*** Opening Exercise passage ***
-
Notifications
You must be signed in to change notification settings - Fork 1
API to Kafka
We want to get periodical data from an external data source with an API and get that data into Kafka.
For that we build a simple API to Kafka example which makes calls to the Openweathermap(OWM)-API and transfers them to Kafka.
We created a research dump docs-file, too. You can find it here.
We used self-explanatory names in this example.
public interface KafkaConstants {
String KAFKA_BROKERS = "localhost:9092";
Integer MESSAGE_COUNT = 100;
String CLIENT_ID = "client1";
String TOPIC_NAME = "test";
String GROUP_ID_CONFIG = "consumerGroup1";
Integer MAX_NO_MESSAGE_FOUND_COUNT = 100;
String OFFSET_RESET_LATEST = "latest";
String OFFSET_RESET_EARLIER = "earliest";
Integer MAX_POLL_RECORDS = 1;
}
To create a schema for your data you build a .avsc file named like your data. There you specify the namespace, attributes and so on. You do that in JSON format.
*** Closing Exercise passage ***
*** Opening Records supplied ***
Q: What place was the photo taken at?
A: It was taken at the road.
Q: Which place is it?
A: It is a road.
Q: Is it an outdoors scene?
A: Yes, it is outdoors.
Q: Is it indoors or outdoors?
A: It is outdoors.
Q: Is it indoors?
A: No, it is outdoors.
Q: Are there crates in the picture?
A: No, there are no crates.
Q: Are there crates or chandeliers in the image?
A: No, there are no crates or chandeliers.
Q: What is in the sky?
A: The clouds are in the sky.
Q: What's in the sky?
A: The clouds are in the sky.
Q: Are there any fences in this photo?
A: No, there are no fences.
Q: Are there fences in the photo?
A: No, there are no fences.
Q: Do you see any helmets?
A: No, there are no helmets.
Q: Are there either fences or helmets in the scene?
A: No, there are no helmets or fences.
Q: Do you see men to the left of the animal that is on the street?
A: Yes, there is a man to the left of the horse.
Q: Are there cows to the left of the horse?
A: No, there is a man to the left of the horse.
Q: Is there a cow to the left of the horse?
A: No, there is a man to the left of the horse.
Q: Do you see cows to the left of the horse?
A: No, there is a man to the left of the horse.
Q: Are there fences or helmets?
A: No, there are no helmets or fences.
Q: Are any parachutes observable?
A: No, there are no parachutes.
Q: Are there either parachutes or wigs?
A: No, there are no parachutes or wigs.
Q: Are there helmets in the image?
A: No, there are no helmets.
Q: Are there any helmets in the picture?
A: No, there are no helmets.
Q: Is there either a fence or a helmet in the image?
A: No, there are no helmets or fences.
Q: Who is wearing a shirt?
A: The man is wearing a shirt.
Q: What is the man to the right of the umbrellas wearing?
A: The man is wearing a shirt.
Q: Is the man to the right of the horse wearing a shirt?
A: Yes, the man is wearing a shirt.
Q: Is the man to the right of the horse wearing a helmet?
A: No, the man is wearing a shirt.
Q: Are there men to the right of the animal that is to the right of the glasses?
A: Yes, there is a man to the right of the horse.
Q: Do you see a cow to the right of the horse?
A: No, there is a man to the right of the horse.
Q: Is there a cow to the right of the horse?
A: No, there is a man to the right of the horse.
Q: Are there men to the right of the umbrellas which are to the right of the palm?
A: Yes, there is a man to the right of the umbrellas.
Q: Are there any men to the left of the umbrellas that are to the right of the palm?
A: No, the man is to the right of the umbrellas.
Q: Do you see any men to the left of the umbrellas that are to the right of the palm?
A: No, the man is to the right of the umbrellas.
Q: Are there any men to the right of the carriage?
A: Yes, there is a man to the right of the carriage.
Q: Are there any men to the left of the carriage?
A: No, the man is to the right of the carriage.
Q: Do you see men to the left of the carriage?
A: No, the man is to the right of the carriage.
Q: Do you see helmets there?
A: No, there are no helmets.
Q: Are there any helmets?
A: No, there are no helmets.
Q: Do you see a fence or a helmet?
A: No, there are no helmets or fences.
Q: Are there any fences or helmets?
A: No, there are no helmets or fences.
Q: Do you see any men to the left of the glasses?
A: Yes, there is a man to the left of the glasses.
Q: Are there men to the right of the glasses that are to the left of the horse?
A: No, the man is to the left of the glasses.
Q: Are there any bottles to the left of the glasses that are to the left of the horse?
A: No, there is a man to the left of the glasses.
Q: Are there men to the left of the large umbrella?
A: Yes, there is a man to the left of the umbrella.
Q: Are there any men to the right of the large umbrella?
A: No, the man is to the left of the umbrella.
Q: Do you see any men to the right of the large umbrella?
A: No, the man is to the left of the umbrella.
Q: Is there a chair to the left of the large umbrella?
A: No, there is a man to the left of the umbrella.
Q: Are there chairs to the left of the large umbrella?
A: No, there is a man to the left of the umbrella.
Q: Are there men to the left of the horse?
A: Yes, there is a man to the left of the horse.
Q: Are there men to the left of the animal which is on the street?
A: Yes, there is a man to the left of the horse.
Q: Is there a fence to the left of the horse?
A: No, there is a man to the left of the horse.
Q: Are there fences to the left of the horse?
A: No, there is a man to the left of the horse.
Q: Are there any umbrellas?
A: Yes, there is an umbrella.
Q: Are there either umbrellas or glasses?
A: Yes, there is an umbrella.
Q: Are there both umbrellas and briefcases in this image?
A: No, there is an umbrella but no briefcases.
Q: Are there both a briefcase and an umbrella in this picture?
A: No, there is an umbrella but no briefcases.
*** Closing Records supplied ***
§ Task set
1: According to the API to Kafka text, why was an example built that calls the Openweathermap (OWM) API and passes the results to Kafka?
2: Extend the API to Kafka text, picking up right after its final sentence about writing the schema in JSON format.
The lines play no part in this exercise.

§ Per-task answers
1: The goal was to get periodical data from an external data source through an API and into Kafka. The example was built to do that, with the Openweathermap API as the data source.

2:
{"namespace": "connectors.consumer_producer",
"type": "record",
"name": "WeatherData",
"fields": [
{"name": "City", "type": "string"},
{"name": "Temperature", "type": "int"}
]
}
Find out more about avro schemas here.
With the avro plugin you can generate a WeatherData.java (or other data class ;-) ) file from a WeatherData.avsc file.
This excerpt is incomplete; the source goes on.